Im Zuge der EU-Entscheidung, den Halbleiterfertigungsstandort Europa massiv mit Investitionsgeldern zu unterstützen, werden in den nächsten Jahren nun allein in Deutschland eine ganze Reihe von neuen Fertigungsstätten von Infineon Technologies, TSMC, Vishay Semiconductor, Wolfspeed und Intel entstehen, um nur einmal die zu nennen, deren Standortentscheidungen inzwischen bereits getroffen sind.
»Halbleiter sind heute eine strategische Waffe, um die Autarkie von Europa in Zukunft zu gewährleisten«, meint Grasshoff, »es gibt keine Alternative dazu, dass Europa in Zukunft mindestens 20 Prozent des weltweiten Halbleiterbedarfs erzeugt«. Grasshoff legt aber auch Wert darauf, »dass nicht nur Investitionen in Leading Edge notwendig sind, sondern auch in Strukturbreiten jenseits von 42 nm«. Ein IGBT, erinnert er, hat Strukturbreiten von 120 bis 180 nm.

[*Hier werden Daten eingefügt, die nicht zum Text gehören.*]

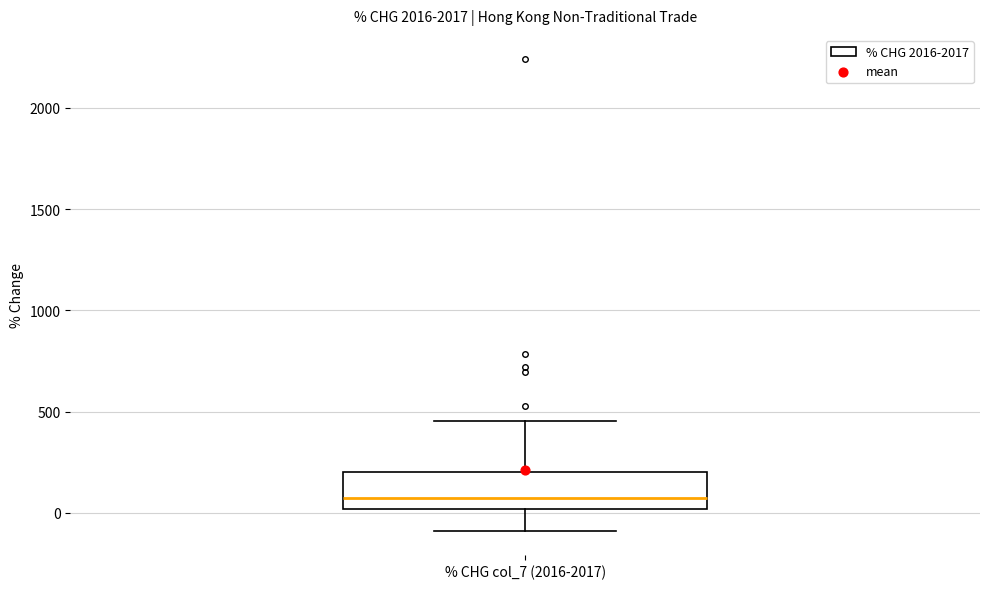

Transcribe this box plot: give where the median line is, the range the box spans, and where the two whiskers end, as read against the y-axis. The values are not printed on the chart, so give them approximately, as read against the axis.

median 50, box 0 to 200, whiskers -100 to 450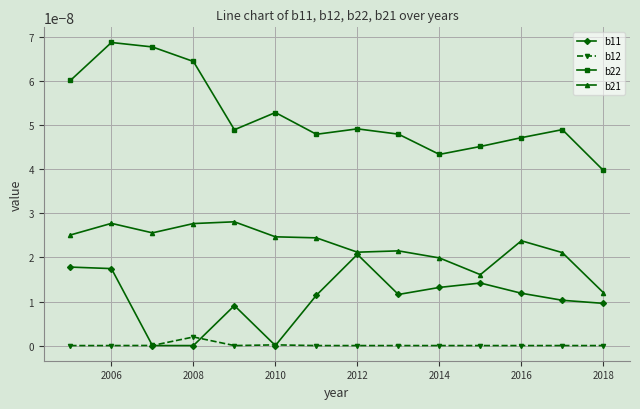

True or false: b12 and b22 cross at least once.

False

Eine weitere Kritik Grasshoffs richtet sich dagegen, dass die Politik bislang im Wesentlichen nur Großprojekte im Milliarden-Euro-Bereich unterstützt. »Aber es gibt in der Leistungselektronik und im CMOS-Bereich eben auch viele kleine und mittlere Firmen, die vielleicht Projekte in der Größenordnung von 100 oder 200 Millionen Euro realisieren wollen.«
Grasshoff zeigt aber auch Verständnis für die Vorgehensweise der Politik: »Man konzentriert sich auf Groß- und Prestigeprojekte, weil man Skaleneffekte erzielen will.« Nach den ersten Milliarden, so seine Hoffnung, werde vonseiten der Politik und des ZVEI hoffentlich daran gearbeitet, die Awareness für die Besonderheiten und Spezialitäten der europäischen Mikroelektronikbranche zu schärfen.
»Natürlich freuen wir uns über die Unterstützung der EU und die Freigabe von Fördermitteln«, versichert Gerkensmeyer, »im Prinzip kann das aber nur ein Anfang für längerfristig verbesserte Rahmenbedingungen für die Halbleiterfertigung in Europa sein«. Er beklagt das fehlende Verständnis für die entscheidenden Zusammenhänge in der Mikroelektronik: »Man nimmt gerne werbewirksame Schlagworte wie Nanometerstrukturbreite in den Mund, ohne zu verstehen, was das eigentlich bedeutet, und vergisst oder weiß nicht, dass vielleicht auch andere Parameter wichtig sind.«
Das Verständnis der Politik für diese Zusammenhänge sei noch sehr ausbaufähig, »und der ZVEI kümmert sich da sehr, sehr aufopfernd darum«.
»Natürlich finden wir es gut, dass die EU in Halbleitertechnik investiert«, versichert Dr. Castro, »nur sind wir natürlich auch darüber enttäuscht, dass wir von diesem Programm nicht profitieren, obwohl wir meinen, alle Kriterien zu erfüllen«. Er referenziert damit auf die letztlich von staatlicher Seite nicht genehmigte Übernahme einer Fab im walisischen Newport. Unabhängig davon verweist er auf ein VDA-Papier mit der Aussage, dass die Automobilindustrie nicht nur Intel-Chips, sondern auch Wolfspeed-Chips benötige. V
Vor dem Hintergrund der gescheiterten Akquisition konzentriere man sich nun darauf, an den bestehenden Entwicklungs- und Produktionsstandorten weiter zu wachsen; so bringe man unter anderem jetzt eine GaN-Fertigung nach Hamburg. »Aber die räumlichen Möglichkeiten an diesen Standorten sind letztlich leider begrenzt«, so sein Fazit.